Happy Acres Is the Place to Be

Goat Farming Is the Life for You and Me

Happy Acres Family Farm in Templeton.
George Yatchisin

Sure, it’s relatively everyday to see a woman welcome you to her place with a kid in her arms. But it’s much more unusual for that woman to have a baby goat kind of kid in her arms. For that, you need to be greeted by Stephanie Simonin to Happy Acres Family Farm in Templeton. “It’s like Charlie and the Chocolate Factory here,” she says. “You leave your grownup side behind. It’s a passion of mine to see people experience it. They feel like they’re going back in time. Plus, it’s good for people to know where their food is coming from.”

Stephanie Simonin
George Yatchisin

Where it comes from at Happy Acres is 56 certified organic acres, most of which is roamed by goats, more than 200 at this point. They’ll hitch up their front legs on the fence to eat the peanuts Simonin provides and look you straight in the eye with their beguiling rectangular pupils. But that’s just the beginning of the tour, for in two hours you will get to milk a goat yourself, find out the temperature of new milk, tour the cheese-making facility wearing a decidedly non–fashion-friendly set of booties and hairnet, and get to mix your own goat cheese flavorings, from herb to sundried tomato. All that activity will be narrated by the gregarious Simonin, so be ready for her stream of puns to no doubt get your, er, goat.

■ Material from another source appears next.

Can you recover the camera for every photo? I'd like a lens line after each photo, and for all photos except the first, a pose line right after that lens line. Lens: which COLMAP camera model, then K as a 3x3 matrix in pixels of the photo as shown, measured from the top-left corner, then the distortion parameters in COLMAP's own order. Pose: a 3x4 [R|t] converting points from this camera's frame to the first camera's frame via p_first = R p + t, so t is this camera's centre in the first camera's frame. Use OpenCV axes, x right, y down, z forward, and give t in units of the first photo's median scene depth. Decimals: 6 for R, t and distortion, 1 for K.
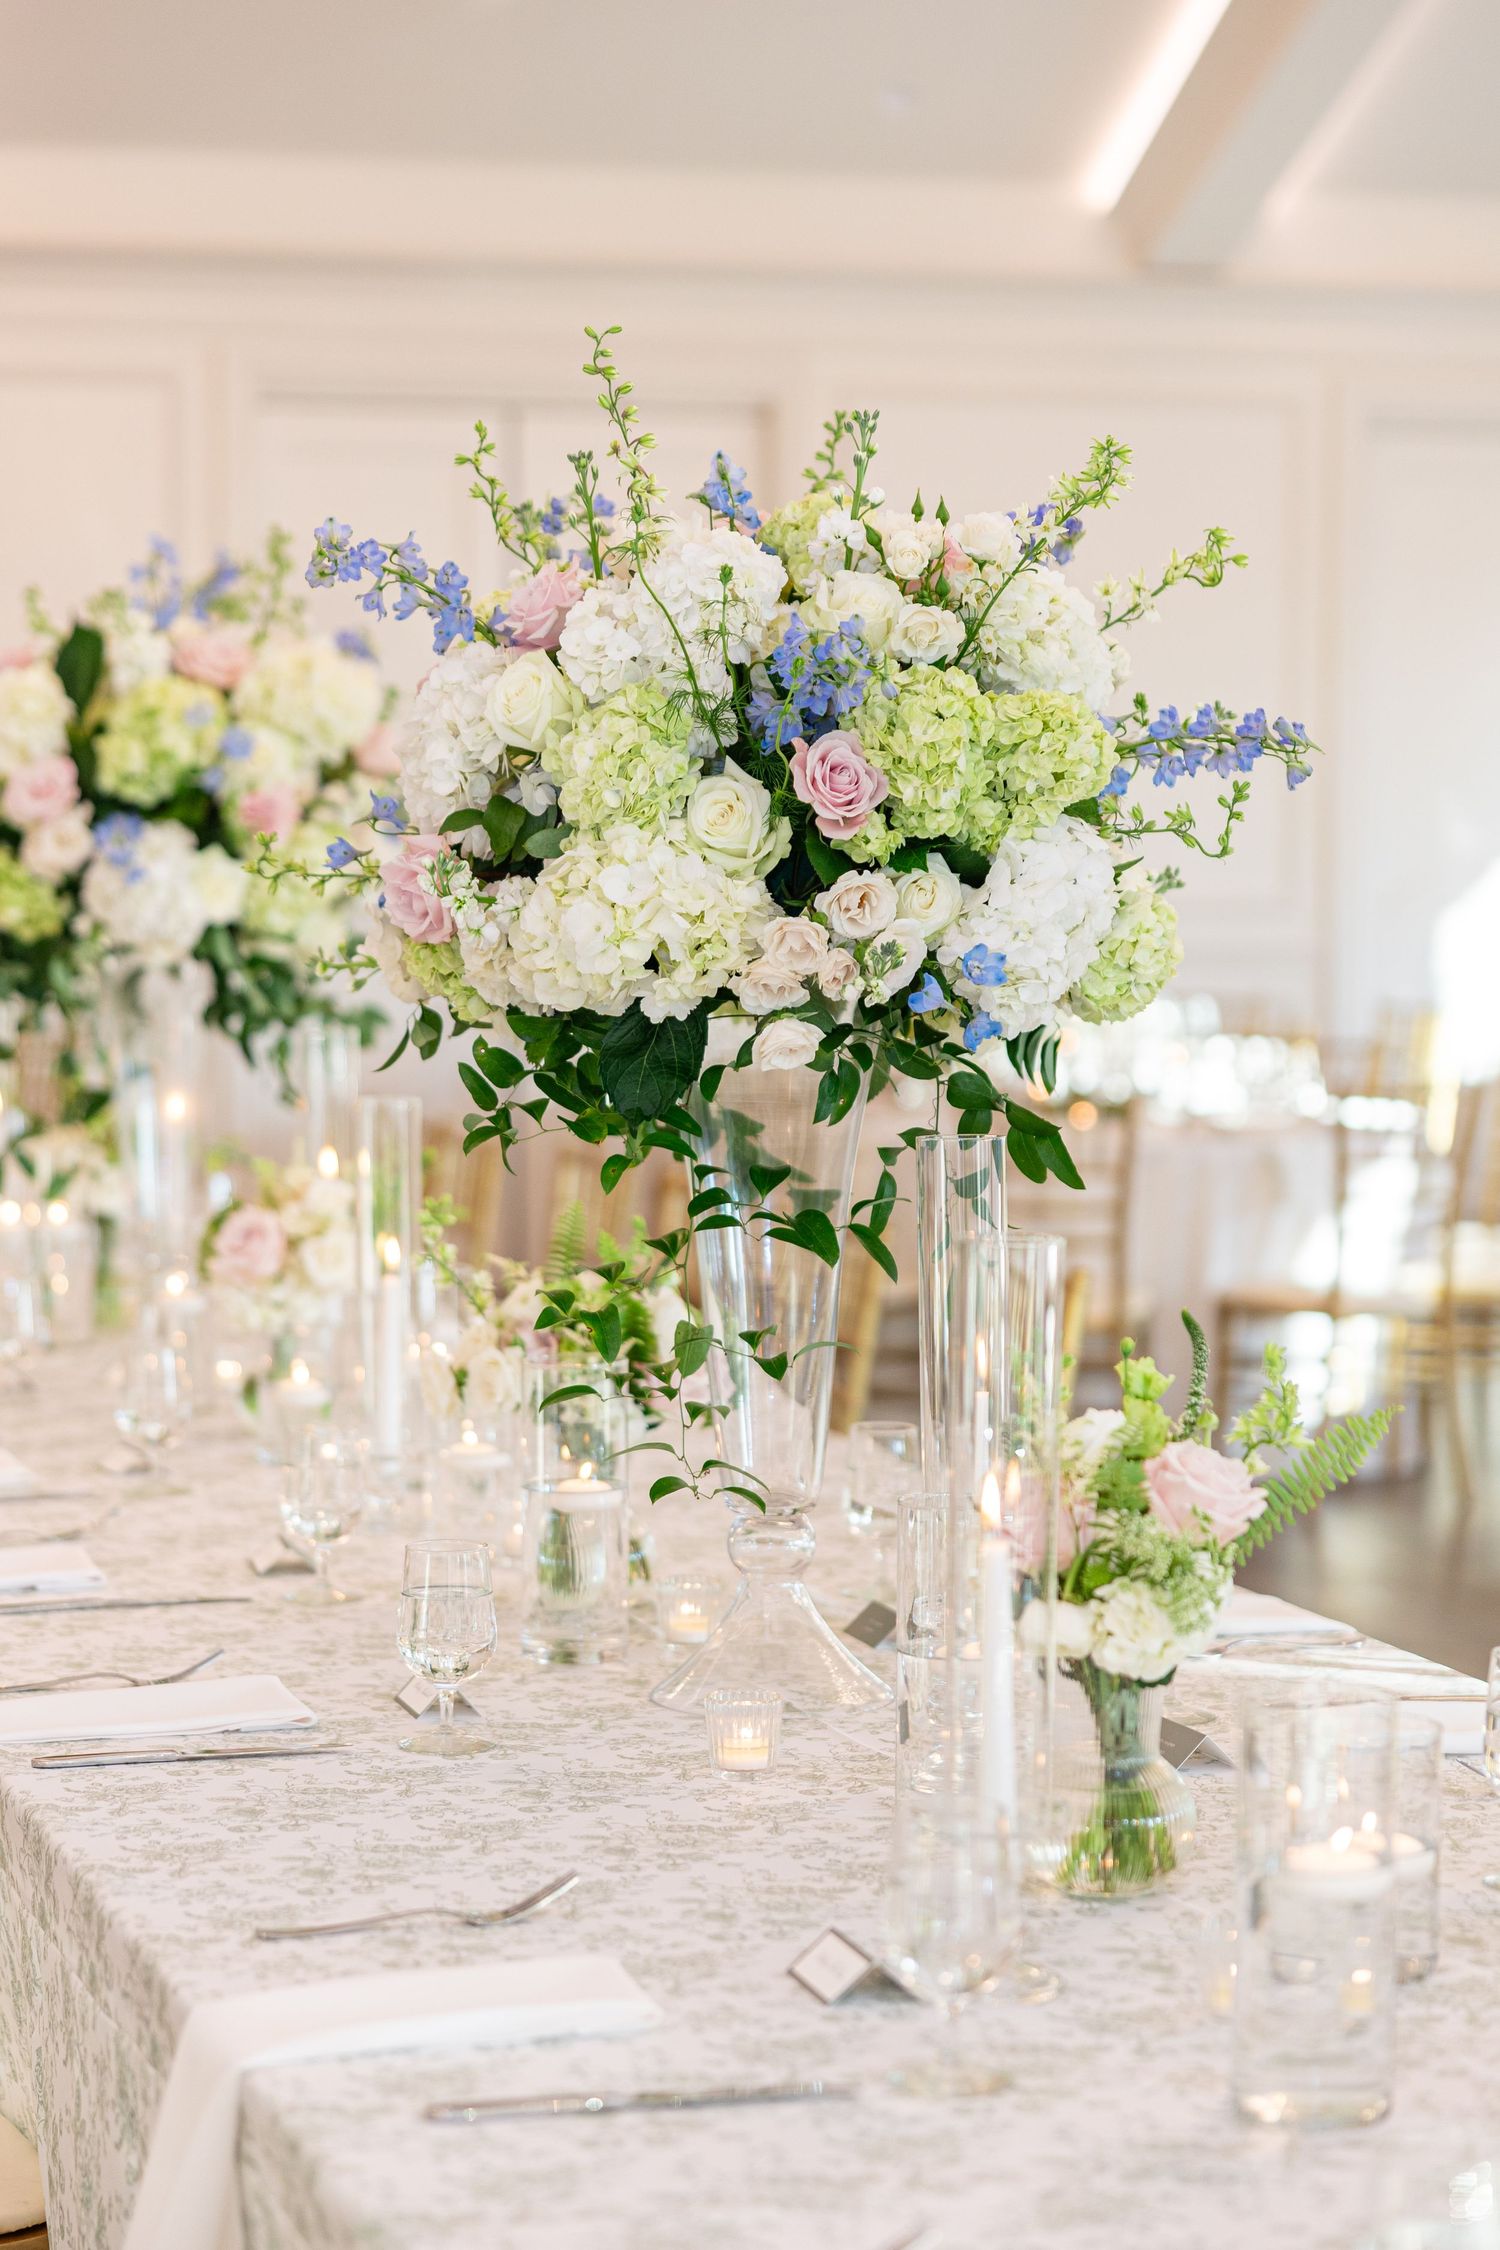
lens RADIAL K [[4543.5, 0, 751.7], [0, 4543.5, 1123.3], [0, 0, 1]] dist [0.051316, 0.000000]
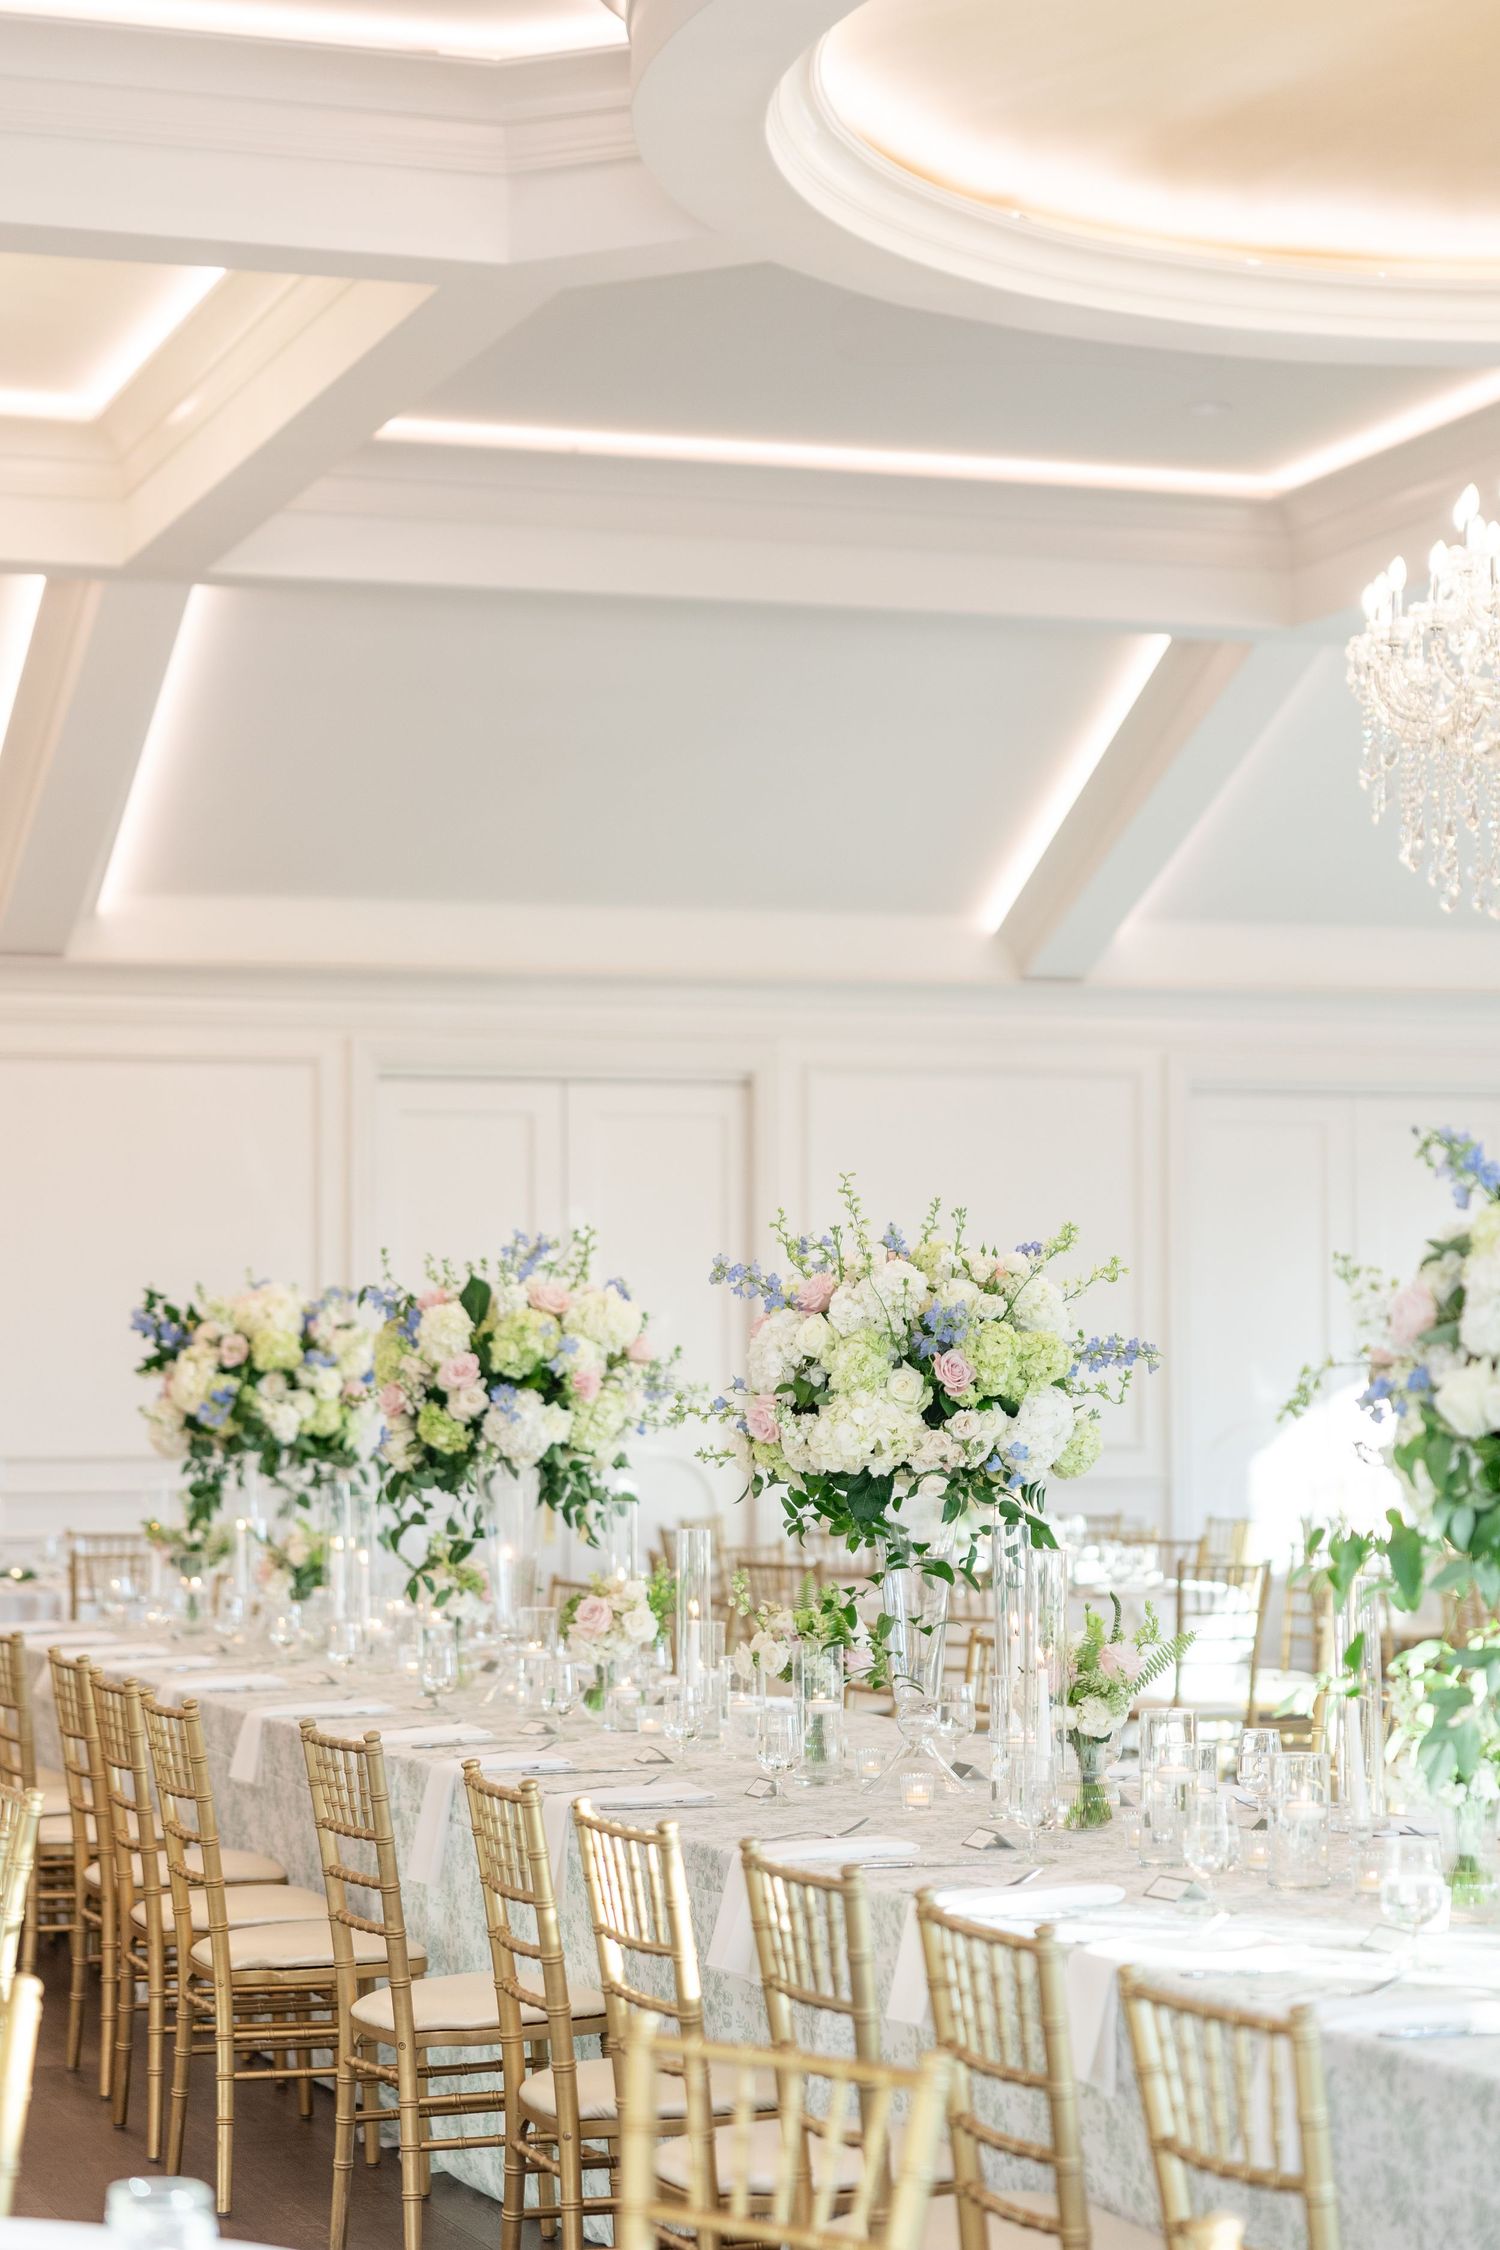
lens RADIAL K [[4543.5, 0, 751.9], [0, 4543.5, 1124.7], [0, 0, 1]] dist [0.051316, 0.000000]
pose [[0.999377, -0.000969, 0.035290, -0.157560], [0.005274, 0.992503, -0.122107, 0.077828], [-0.034908, 0.122217, 0.991889, -1.238479]]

She’s certainly a cheerleader for the sustainable, goat-filled life. “We had a field trip of 90 1st graders the other day,” she explained, “and 85 percent of them thought that milk could come from boy goats and girl goats. A hundred years ago, kids didn’t know what a Nintendo DS was, but I’m sure they knew milk came from a girl goat.” She does realize she can get a bit too over-the-top with her zeal for illustrating the more pastoral life, adding, “Do I sound Little House on the Prairie-ish?” and then adopting an overdone hickish accent to add, “Someone come tie my corset!”

Stephanie Simonin with her kids.
George Yatchisin

Simonin’s Happy Acres story begins with Stella, her first goat, originally purchased to nurse an orphan calf (Simonin’s husband is a cattle rancher). “I got her in order to bottle-feed a calf,” she recalled, “but the goat was so cool she let the calf suck right off of her. We just made the ramp taller as they grew.” Later, when one of Simonin’s children had some health problems, she read that goat’s milk is easier to digest than cow’s milk, so gave her child goat milk. “Things cleared up, so that’s when I became totally obsessed,” she claimed. “That’s when the whole project started to form.”

Or perhaps that’s starting “to farm,” as Happy Acres also features organically grown produce and an unusual mix of alpacas, hens, miniature donkeys, and horses. The operation is overseen by Simonin, and her mother, Laurie Scattini, who came onboard to make the cheese and develop goat-milk skincare, from cleansers to lotions. In general, it’s a female-run farm, for as Simonin explained, “The goats respond well to gentle words and gentle touch. They are very social animals. My goats respond well to having names and their pampered lifestyle. They wouldn’t know what to do if they were suddenly a number.”

That pampering leads to cheese and goat-milk ice cream in demand not only in the finest restaurants in S.L.O. County, like Templeton’s McPhee’s Grill and Santa Margarita’s The Range, but now also in northern Santa Barbara County in esteemed spots like Full of Life Flatbread, Los Olivos Café, and Root 246 in Solvang. “My parents promised it at a tasting event recently,” Simonin said, “so now, apparently, we’re shipping cheese in California. But only here — we pride ourselves on the freshness of our cheese and don’t want to compromise that.”

George Yatchisin

Simonin still prefers people come to the farm not just to buy but also to learn. They can even just stop in to buy fresh eggs and produce at the new farm stand. “It used to be a nursery, but the nursery closed down,” she explained. “They tore the building down, then dropped it off for me with no directions on how to put it back together.” Luckily, a handy neighbor offered to figure it out, and, Simonin said, “It looked like a pile of junk when it got here, but now it’s the cutest thing ever … except for my goats.”